On the heels of BMO’s entry into the low-cost asset allocation ETF space (see Hub blog here), one of the world’s largest active money managers has unveiled a suite of low-cost passively managed regional and country ETFs for the Canadian market.
Franklin Templeton Investments Canada today announced the expansion of its Franklin LibertyShares ETF offerings with its first suite of passive ETFs. (Franklin LibertyShares originally entered Canada in 2017 with four actively managed funds branded as Franklin LibertyShares).
The new passive funds gives investors exposure to a specific region or country at rock-bottom fees (below 10 basis points). It says (and I agree) that the management fees for these new Canada, United States, Japan and Europe (excluding U.K.) passive ETFs are amongst the lowest in the industry, ranging between 5 to 9 bps.
The company says these include the first Japan passive ETF and Europe (excluding U.K.) passive ETF available on a Canadian exchange. The ETFs are market-cap weighted.
In a press release, Franklin Templeton Investments Canada president and CEO Duane Green said: “With market-moving events like trade tensions and Brexit, investors and their advisors as well as institutional investors are looking to precisely act upon specific country and regional market views … These new passive ETFs provide Canadian investors with individual country and regional exposure options … at a very low cost.”
Here are the new ETFs and their ticker symbols:
Franklin FTSE Canada All Cap Index ETF (FLCD) invests primarily in equity securities of Canadian issuers, seeking to replicate the performance of FTSE Canada All Cap Domestic Index.

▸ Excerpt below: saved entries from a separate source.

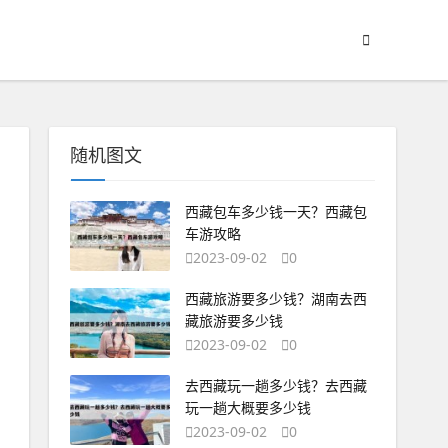
随机图文
西藏包车多少钱一天？西藏包
车游攻略
2023-09-02
0
西藏旅游要多少钱？湖南去西
藏旅游要多少钱
2023-09-02
0
去西藏玩一趟多少钱？去西藏
玩一趟大概要多少钱
2023-09-02
0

The management fee is 5 bps.
Franklin FTSE U.S. Index ETF (FLAM) invests primarily in equity securities of mid- and large-capitalization U.S. issuers, seeking to replicate the performance of FTSE USA Index. Management fee is 7 bps.
Franklin FTSE Japan Index ETF(FLJA) invests directly or indirectly, primarily in equity securities of mid- and large-capitalization Japanese issuers, seeking to replicate the performance of FTSE Japan Index. Fee 9 bps.
Franklin FTSE Europe ex U.K. IndexETF(FLUR) invests primarily in equity securities of mid- and large-capitalization issuers in developed markets in Europe excluding the United Kingdom, seeking to replicate the performance of FTSE Developed Europe ex U.K. Index. Fee 9 bps.
“Following the popularity of our competitively-priced passive ETFs listed in the U.S. on the NYSE, we are now offering similar passive ETFs in Canada on the TSX – with some of the lowest pricing across the board,” said Patrick O’Connor, head of global ETFs, Franklin Templeton. “The addition of passive ETFs to our active and smart beta ETF suites, provides Canadians with a broader array of investment options to help them construct portfolios designed to reach their desired outcomes.”
Franklin LibertyShares’ passive ETFs are market cap-weighted and benchmarked to country and regional indices from global index provider FTSE Russell, which has roughly US$16.2trillion in assets currently benchmarked to its indexes. Franklin LibertyShares has more than US$2.4 billion in assets under management globally as of January 31, 2019. For more information, visit franklintempleton.ca/etf.The new passive ETF line-up will be managed by Dina Ting, VP, head of Global Index Portfolio Management and senior portfolio manager, based in San Mateo, California, who also manages the firm’s smart beta ETFs.
A good overview of how the new Franklin Templeton offerings fit in the overall mutual fund/ETF landscape can be found in this piece by the Globe & Mail’s Clare O’Hara, which ran on Family Day: ETF options keep expanding as Franklin Templeton launches index funds while BMO offers ‘one-ticket solution’ products. It also mentions the recent BlackRock RBC partnership, as well as the three Vanguard asset allocation ETFs announced a year ago, plus two additional Vanguard asset allocation ETFs announced two weeks ago. (See this Hub blog from Feb. 5th: Vanguard unveils two more asset allocation ETFs).
The times they certainly are changing! As always we welcome comments from readers.